▸ DATA LISTING
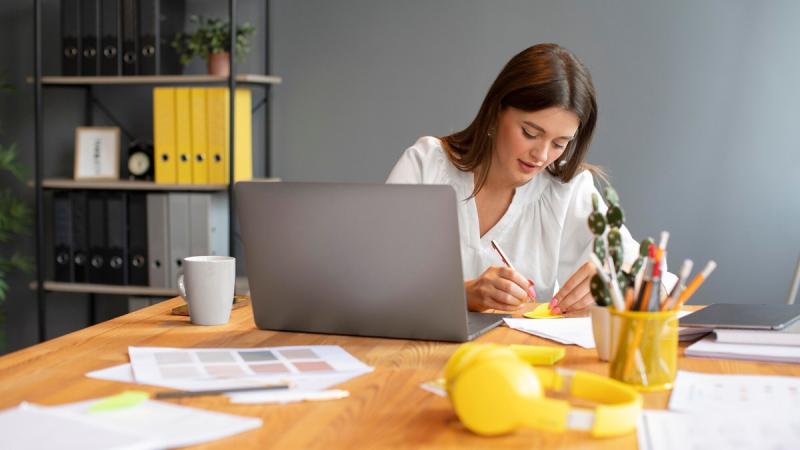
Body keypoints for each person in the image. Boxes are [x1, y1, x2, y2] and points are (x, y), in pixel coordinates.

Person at [387, 43, 668, 314]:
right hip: (415, 356)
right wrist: (462, 294)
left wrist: (617, 281)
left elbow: (653, 276)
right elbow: (371, 280)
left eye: (560, 143)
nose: (542, 155)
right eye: (530, 133)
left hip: (524, 359)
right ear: (497, 111)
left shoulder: (568, 189)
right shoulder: (427, 164)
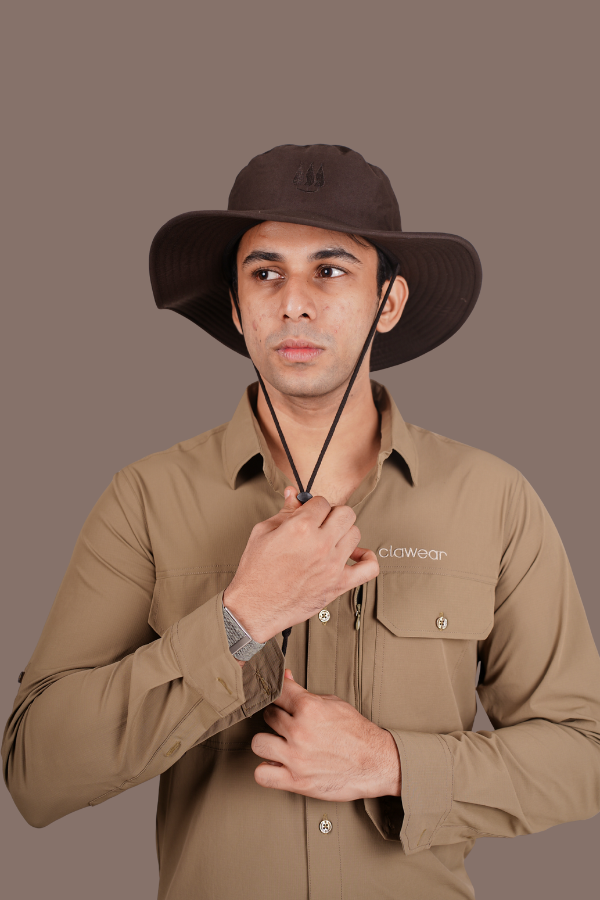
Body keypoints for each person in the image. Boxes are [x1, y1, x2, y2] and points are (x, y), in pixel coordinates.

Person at [3, 143, 600, 900]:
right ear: (236, 306)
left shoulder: (495, 499)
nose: (294, 303)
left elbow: (584, 755)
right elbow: (37, 774)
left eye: (330, 270)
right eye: (265, 274)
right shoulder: (143, 499)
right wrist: (240, 620)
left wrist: (391, 764)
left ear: (388, 302)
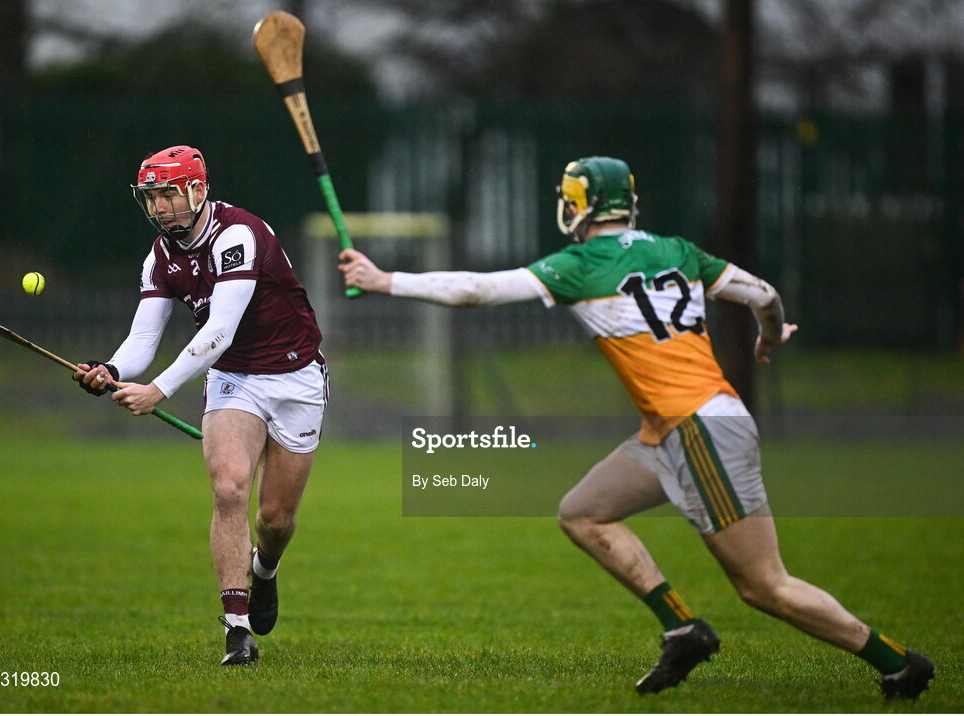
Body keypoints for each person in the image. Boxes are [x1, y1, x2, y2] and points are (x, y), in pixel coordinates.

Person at [337, 156, 934, 699]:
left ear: (580, 206)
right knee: (583, 512)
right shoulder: (679, 250)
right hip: (674, 428)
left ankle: (899, 664)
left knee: (764, 587)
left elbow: (477, 289)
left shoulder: (581, 263)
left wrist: (387, 280)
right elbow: (764, 295)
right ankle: (683, 628)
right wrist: (770, 337)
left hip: (699, 429)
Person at [73, 145, 328, 667]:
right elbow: (144, 337)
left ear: (197, 189)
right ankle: (237, 631)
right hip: (234, 378)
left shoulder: (238, 235)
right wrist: (112, 369)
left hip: (295, 376)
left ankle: (265, 569)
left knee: (275, 518)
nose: (160, 207)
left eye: (169, 194)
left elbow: (220, 328)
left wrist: (158, 390)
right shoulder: (160, 257)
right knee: (229, 488)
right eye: (152, 197)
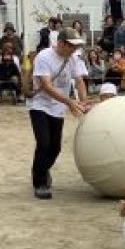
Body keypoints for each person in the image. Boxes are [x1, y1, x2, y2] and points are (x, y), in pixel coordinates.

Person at [28, 27, 89, 199]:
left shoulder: (73, 59)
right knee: (44, 143)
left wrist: (83, 102)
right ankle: (39, 183)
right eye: (72, 46)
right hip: (39, 105)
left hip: (58, 107)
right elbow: (46, 86)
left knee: (55, 148)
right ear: (61, 43)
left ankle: (41, 169)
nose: (74, 49)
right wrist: (70, 102)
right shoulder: (44, 57)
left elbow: (79, 82)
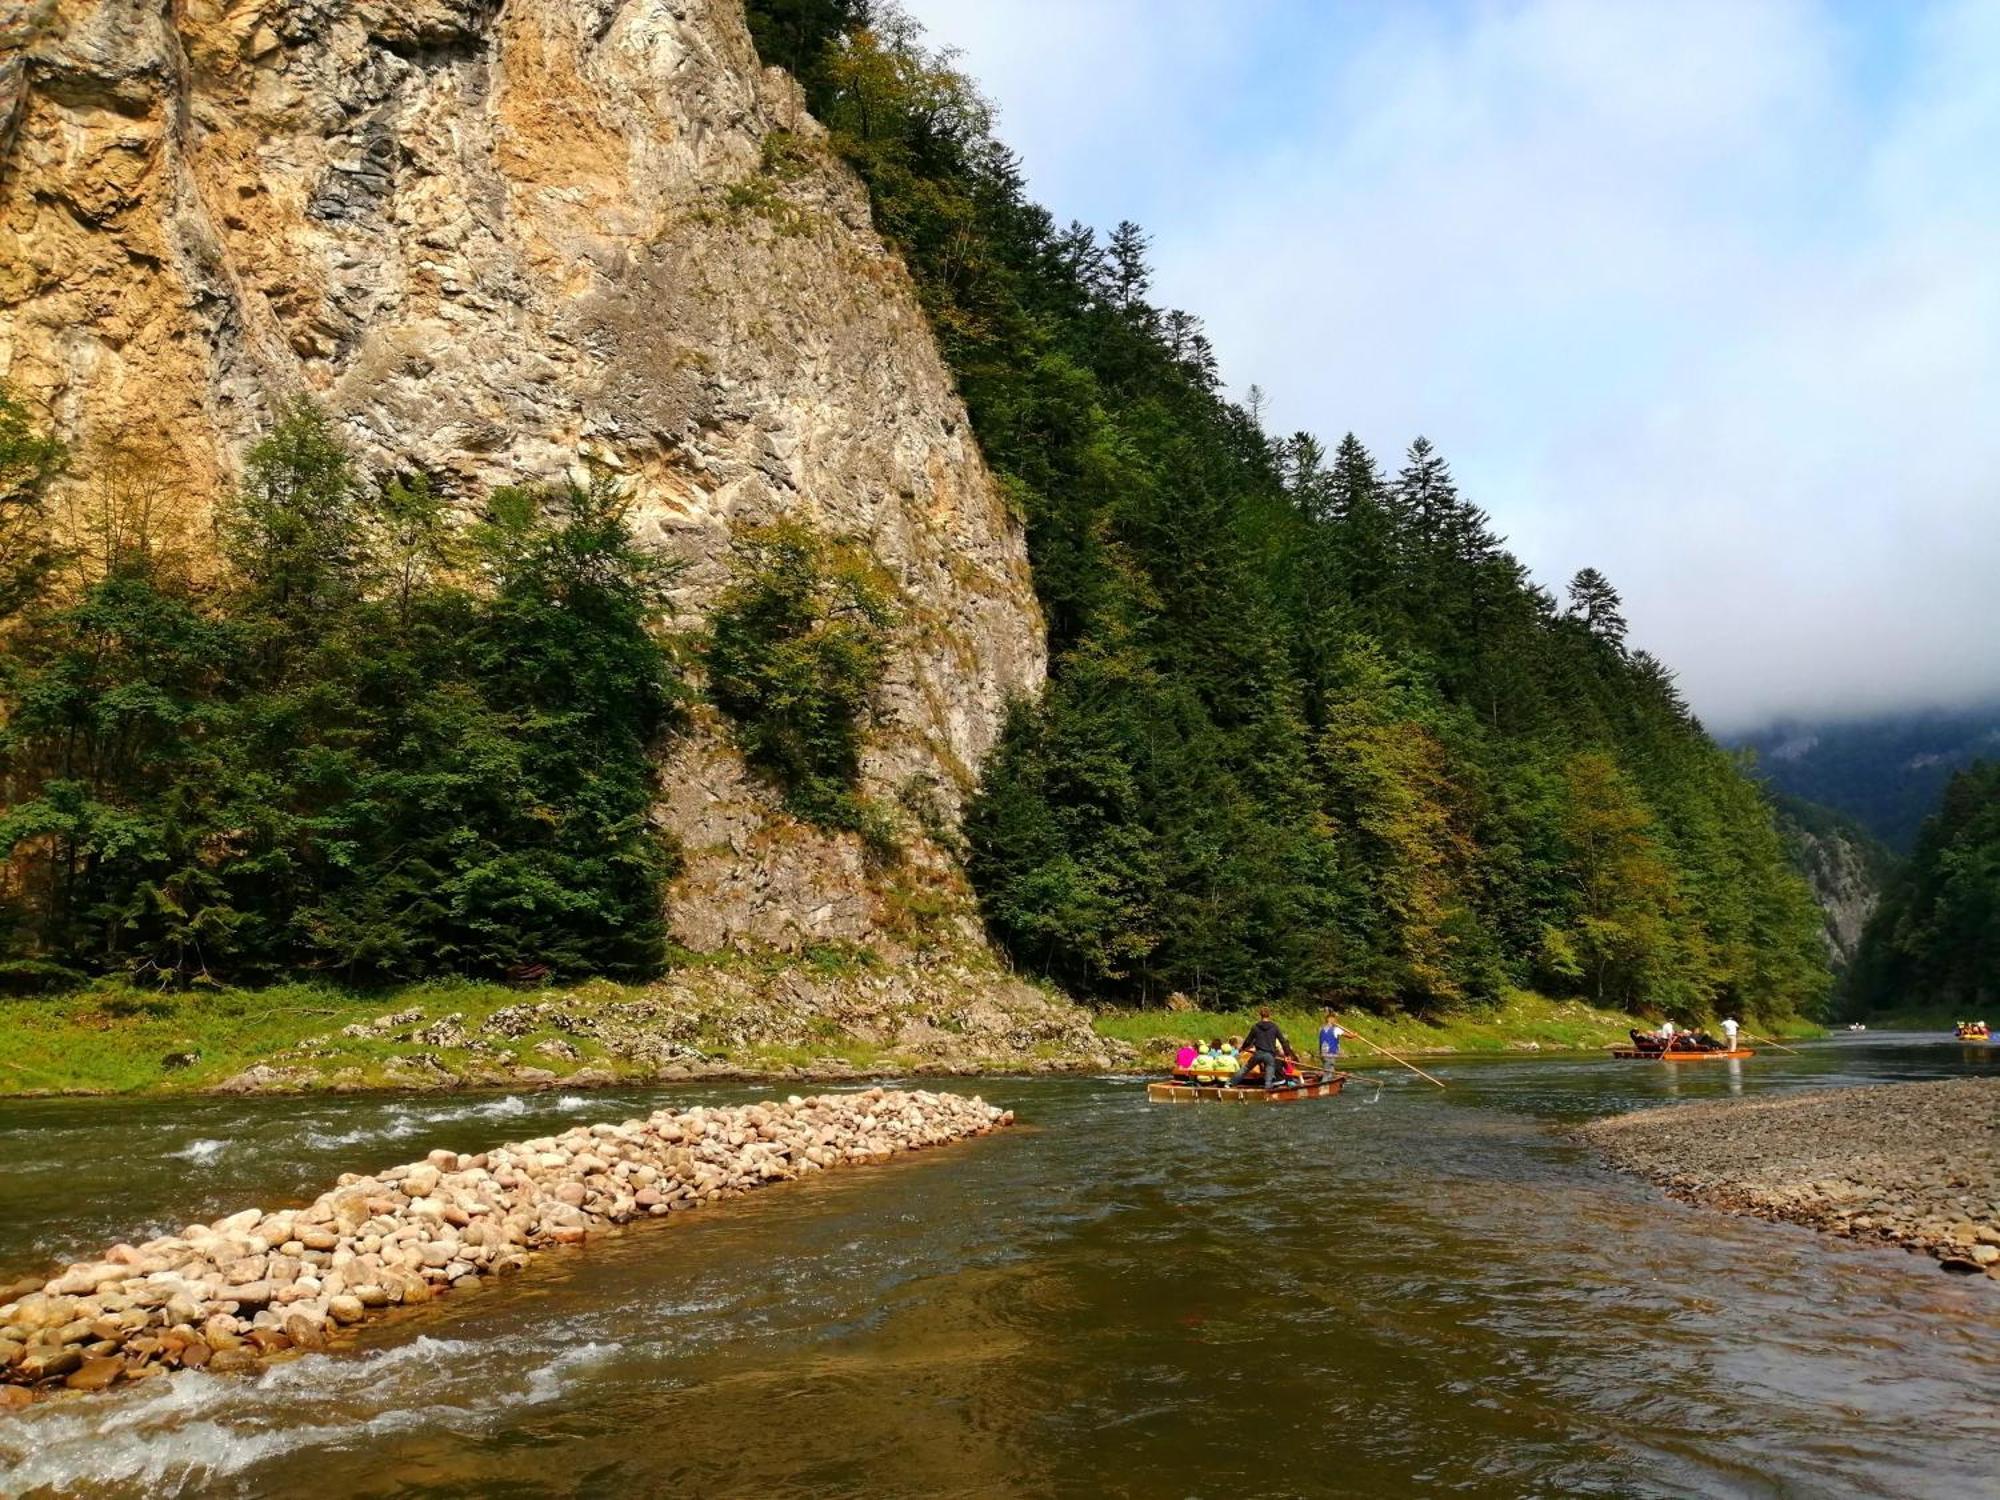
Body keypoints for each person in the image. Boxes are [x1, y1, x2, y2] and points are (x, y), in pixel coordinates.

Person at [1231, 1008, 1297, 1090]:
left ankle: (1230, 1083)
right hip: (1269, 1055)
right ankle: (1267, 1089)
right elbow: (1283, 1041)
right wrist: (1287, 1054)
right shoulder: (1274, 1027)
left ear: (1260, 1015)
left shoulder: (1255, 1027)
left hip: (1258, 1053)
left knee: (1245, 1069)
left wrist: (1242, 1049)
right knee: (1269, 1072)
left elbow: (1248, 1040)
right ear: (1269, 1015)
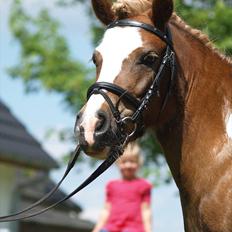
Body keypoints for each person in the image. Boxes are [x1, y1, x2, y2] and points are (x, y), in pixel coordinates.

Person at [92, 143, 152, 232]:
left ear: (138, 163)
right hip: (111, 228)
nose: (128, 165)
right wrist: (96, 229)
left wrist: (148, 230)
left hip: (133, 229)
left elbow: (146, 210)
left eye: (132, 161)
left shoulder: (144, 185)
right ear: (118, 164)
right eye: (124, 162)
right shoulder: (111, 185)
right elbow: (106, 210)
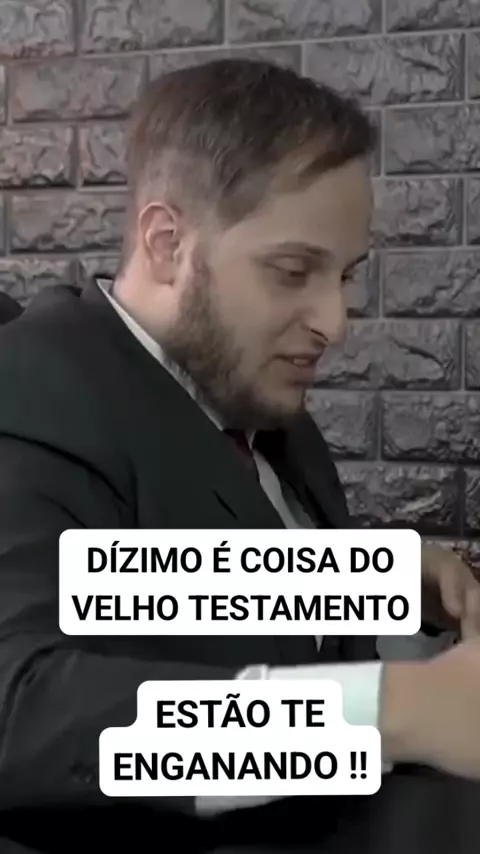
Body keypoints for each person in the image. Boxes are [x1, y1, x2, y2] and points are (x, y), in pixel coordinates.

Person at [0, 59, 479, 854]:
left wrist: (367, 583)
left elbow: (121, 584)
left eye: (345, 276)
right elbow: (21, 708)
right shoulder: (30, 387)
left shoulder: (262, 406)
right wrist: (394, 711)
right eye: (293, 272)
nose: (335, 321)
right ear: (167, 243)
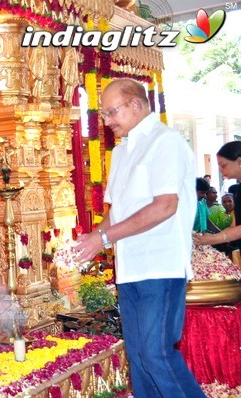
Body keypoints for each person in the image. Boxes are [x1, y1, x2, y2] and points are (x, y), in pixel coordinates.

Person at [74, 78, 205, 398]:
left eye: (110, 112)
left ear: (135, 105)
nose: (106, 121)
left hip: (161, 266)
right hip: (129, 269)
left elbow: (165, 206)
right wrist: (92, 238)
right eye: (104, 114)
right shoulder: (120, 153)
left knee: (157, 354)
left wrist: (104, 238)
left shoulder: (166, 141)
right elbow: (116, 212)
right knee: (139, 358)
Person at [196, 141, 241, 251]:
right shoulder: (238, 190)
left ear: (239, 161)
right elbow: (234, 226)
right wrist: (213, 238)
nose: (221, 170)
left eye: (223, 165)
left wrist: (213, 239)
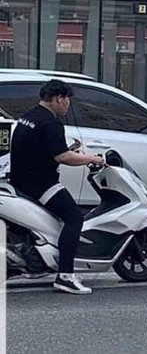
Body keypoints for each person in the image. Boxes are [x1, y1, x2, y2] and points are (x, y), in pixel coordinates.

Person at [9, 79, 104, 295]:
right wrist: (92, 158)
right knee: (74, 218)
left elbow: (39, 149)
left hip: (21, 181)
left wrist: (70, 151)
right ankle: (66, 276)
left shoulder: (28, 117)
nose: (68, 104)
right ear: (59, 98)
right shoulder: (51, 123)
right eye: (67, 99)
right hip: (41, 184)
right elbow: (63, 157)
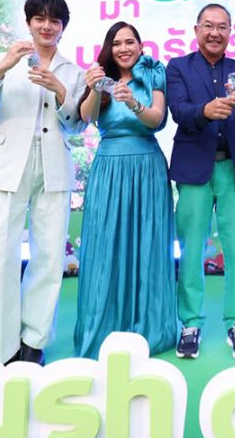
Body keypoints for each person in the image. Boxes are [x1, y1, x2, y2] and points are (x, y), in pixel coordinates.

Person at [0, 0, 86, 365]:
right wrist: (1, 67)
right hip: (4, 165)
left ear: (63, 27)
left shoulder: (73, 71)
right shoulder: (5, 60)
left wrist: (59, 90)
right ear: (28, 22)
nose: (46, 26)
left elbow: (77, 125)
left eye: (54, 20)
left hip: (53, 166)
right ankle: (2, 348)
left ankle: (34, 341)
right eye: (39, 19)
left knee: (49, 256)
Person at [75, 22, 177, 358]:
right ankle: (105, 327)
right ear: (110, 48)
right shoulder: (100, 77)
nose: (123, 49)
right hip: (109, 166)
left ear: (140, 45)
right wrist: (94, 89)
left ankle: (148, 327)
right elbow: (87, 117)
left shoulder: (153, 73)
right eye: (117, 43)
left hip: (147, 166)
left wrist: (133, 102)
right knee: (106, 244)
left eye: (130, 42)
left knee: (148, 244)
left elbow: (157, 119)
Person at [167, 3, 235, 361]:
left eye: (222, 27)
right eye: (209, 25)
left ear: (230, 32)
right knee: (192, 250)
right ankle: (190, 324)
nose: (215, 33)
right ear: (196, 30)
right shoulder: (178, 67)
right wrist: (204, 112)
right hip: (194, 169)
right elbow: (178, 111)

▸ WHAT YOU SHOULD DO
Give the lines again exactly, beginning with the first line of the records above and ending with the line that contains "left wrist: (391, 764)", and include no pictures.

▸ EXERCISE OUTPUT
Body keypoints for each person in the image. Boxes are [x1, y1, x2, y2] and points are (x, y), in pixel coordinates.

Person at [387, 43, 668, 314]:
right hip: (415, 356)
right wrist: (462, 294)
left wrist: (617, 281)
left elbow: (653, 276)
right elbow: (371, 280)
left eye: (560, 143)
nose: (542, 155)
right eye: (530, 133)
left hip: (524, 359)
right ear: (497, 111)
left shoulder: (568, 189)
right shoulder: (427, 164)
Body keypoints for each person in the image. Boxes are [x1, y1, x2, y2] and points are (x, y), in pixel coordinates.

Person at [3, 143, 600, 900]:
right ear: (236, 306)
left shoulder: (495, 499)
nose: (294, 303)
left elbow: (584, 755)
right elbow: (37, 774)
left eye: (330, 270)
right eye: (265, 274)
right shoulder: (143, 499)
right wrist: (240, 620)
left wrist: (391, 764)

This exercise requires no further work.